Sir Robert Harry Inglis, 2nd Baronet (12 January 1786–5 May 1855) was an English politician, noted for his staunch high-Tory views.
He was the son of Sir Hugh Inglis, Bt , a minor politician and MP (1802-06). Robert, who succeeded to his father's baronetcy in 1820, was MP for Dundalk 1824-1826, Ripon 1828-1829 and Oxford University 1829-1854.
Inglis was strongly opposed to measures which, in his view, lessened the strength of the Anglican Church. When Robert Grant, MP for Inverness, petitioned for Jewish relief in 1830, Inglis was violently opposed. Inglis alleged that the Jews were an alien people, with no allegiance to England, and that if they were admitted to parliament "within seven years...Parliamentary Reform would be carried." Inglis was joined in his public opposition by the Chancellor of the Exchequer, Henry Goulburn, and the Solicitor General and future Lord Chancellor, Edward Burtenshaw Sugden. Although the Jews were not emancipated until 1858, Parliamentary Reform occurred in 1832, just two years later.
In 1845 he broke with Sir Robert Peel and opposed the Maynooth Grant , which would have granted a yearly £26,000 subsidy to the Catholic Maynooth seminary. Other opponents included, oddly enough, John Bright and Benjamin Disraeli.

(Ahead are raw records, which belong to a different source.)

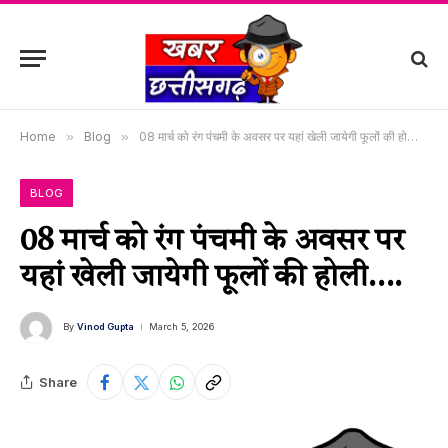
Home
»
Blog
»
08 मार्च को रंग पंचमी के अवसर पर यहां खेली जायेगी फूलों की होली….
BLOG
08 मार्च को रंग पंचमी के अवसर पर
यहां खेली जायेगी फूलों की होली….
By
Vinod Gupta
March 5, 2026
Share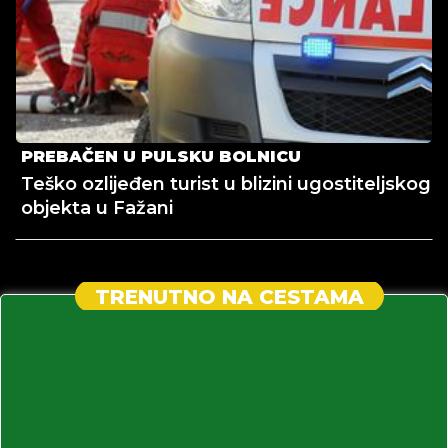
PREBAČEN U PULSKU BOLNICU
Teško ozlijeđen turist u blizini ugostiteljskog
objekta u Fažani
TRENUTNO NA CESTAMA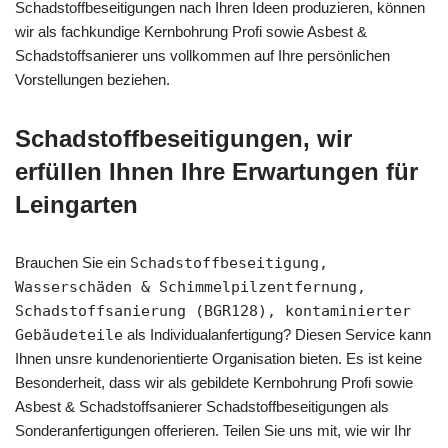
Schadstoffbeseitigungen nach Ihren Ideen produzieren, können
wir als fachkundige Kernbohrung Profi sowie Asbest &
Schadstoffsanierer uns vollkommen auf Ihre persönlichen
Vorstellungen beziehen.
Schadstoffbeseitigungen, wir
erfüllen Ihnen Ihre Erwartungen für
Leingarten
Brauchen Sie ein
Schadstoffbeseitigung,
Wasserschäden & Schimmelpilzentfernung,
Schadstoffsanierung (BGR128), kontaminierter
Gebäudeteile
als Individualanfertigung? Diesen Service kann
Ihnen unsre kundenorientierte Organisation bieten. Es ist keine
Besonderheit, dass wir als gebildete Kernbohrung Profi sowie
Asbest & Schadstoffsanierer Schadstoffbeseitigungen als
Sonderanfertigungen offerieren. Teilen Sie uns mit, wie wir Ihr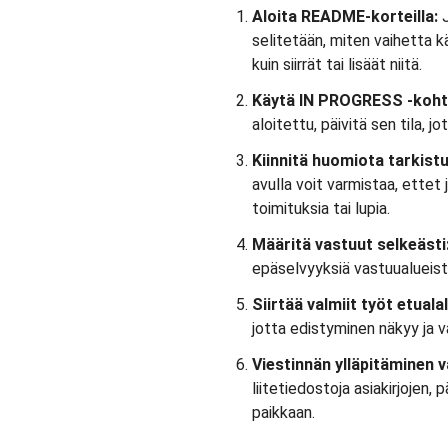
Aloita README-korteilla:
J
selitetään, miten vaihetta k
kuin siirrät tai lisäät niitä.
Käytä IN PROGRESS -kohta
aloitettu, päivitä sen tila, j
Kiinnitä huomiota tarkistu
avulla voit varmistaa, ettet
toimituksia tai lupia.
Määritä vastuut selkeästi
epäselvyyksiä vastuualueista
Siirtää valmiit työt etualal
jotta edistyminen näkyy ja va
Viestinnän ylläpitäminen v
liitetiedostoja asiakirjojen
paikkaan.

In 1851, when Lord Stanley attempted to form a protectionist administration, Inglis was offered the presidency of the Board of Control, which he accepted initially, only to withdraw a few days later. He was made a Privy Counsellor in 1854, and died the next year, at the age of 69.
Errata
Disraeli apparently viewed Inglis with contempt, and described him as "a wretched speaker, an offensive voice, no power of expression, yet perpetually recalling and correcting his cumbersome phraseology."